The group managed to design websites and used them to conduct their illegal transactions including depositing and withdrawing cryptocurrency and then swap it with paper money at various overseas exchange platforms and were offered by proxy representations of coordinators.
The Cyberpolice in the country has been collaborating with Binance cryptocurrency exchange since early this year to trace and arrest these money launderers. As per the report released on August 18, the Ukrainian Cyberpolice together with the Binance Sentry team used algorithms and other potential methods to detect and track suspicious transfers associated with monetary crimes and scams.
However, other criminals on the loose are continuing to terrorize cryptocurrency users and are busy bypassing the regulations set by the financial authorities, by using different tools such as the Webmoney system that is currently banned in Ukraine.
Illegal mining
Nevertheless, money laundering with the help of cryptocurrency is not the only kind of crime associated with digital currency registered in Ukraine.
Back in June 2020, illegal cryptocurrency miners were stealing electricity by connecting their electric equipment to the power transformers in the village Novosilki Vyshgorodsky district of Kyiv region. Other illegal Bitcoin miners were arrested by the Security Service of Ukraine (SBU) at South-Ukraine Nuclear Power Plant (NPP). The miners wanted to utilize the standby power supply and free and fast internet at the NPP to conduct their mining business effectively.

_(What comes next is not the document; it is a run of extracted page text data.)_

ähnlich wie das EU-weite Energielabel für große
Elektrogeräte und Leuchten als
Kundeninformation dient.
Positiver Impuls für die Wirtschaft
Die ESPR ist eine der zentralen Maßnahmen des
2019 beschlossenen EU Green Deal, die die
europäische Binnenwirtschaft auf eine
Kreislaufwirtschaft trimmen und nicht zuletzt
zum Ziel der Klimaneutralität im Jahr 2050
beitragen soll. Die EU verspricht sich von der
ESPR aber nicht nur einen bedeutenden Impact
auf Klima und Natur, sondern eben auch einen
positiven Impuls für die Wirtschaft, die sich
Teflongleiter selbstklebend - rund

As per the report by CoinIdol, a world blockchain news outlet, the country’s security service arrested the suspects and seized their cryptocurrency mining equipment at the military unit of NGU, and started investigations to figure out what motivated the officials to allow illicit crypto miners to access and use the NNP resources.

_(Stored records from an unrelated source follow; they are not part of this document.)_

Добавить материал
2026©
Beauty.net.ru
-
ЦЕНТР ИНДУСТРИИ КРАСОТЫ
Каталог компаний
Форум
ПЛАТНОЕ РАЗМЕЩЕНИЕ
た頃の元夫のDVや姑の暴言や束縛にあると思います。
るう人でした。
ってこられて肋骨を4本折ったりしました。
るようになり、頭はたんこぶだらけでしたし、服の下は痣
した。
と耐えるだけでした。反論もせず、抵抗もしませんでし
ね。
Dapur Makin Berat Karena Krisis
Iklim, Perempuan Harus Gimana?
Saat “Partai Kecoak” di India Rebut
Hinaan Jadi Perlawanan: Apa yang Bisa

Attempts to regulate the industry
While it is obvious that such a high rate of crypto money laundering as well as illegal mining is caused by flaws in the existing regulatory framework. That is why the Ukrainian government introduced new rules for financial monitoring which came into effect on April 28, 2020. The regulations aim at preventing illicit activities connected with cryptocurrencies such as money laundering, terrorism financing, drug trading, financing proliferation of weapons of mass destruction, and many others.
The framework is seen by the community as a saviour and as a barrier at the same time. It is a saviour because the community believes it to be another step towards mass adoption of digital currencies as a legal method of payment. However, the regulations are a barrier because digital currencies will lose their major advantage of being anonymous.
Ukraine generally demonstrates a friendly stance to blockchain and cryptocurrency. The government has even considered using the energy surplus for mining Bitcoin and other cryptocurrencies, according to CoinIdol, a world blockchain news outlet.
Nevertheless, despite significant efforts made by the country’s authorities, the current situation proves there are lots of things to be done to prevent money launderers from taking advantage of the Ukrainian market.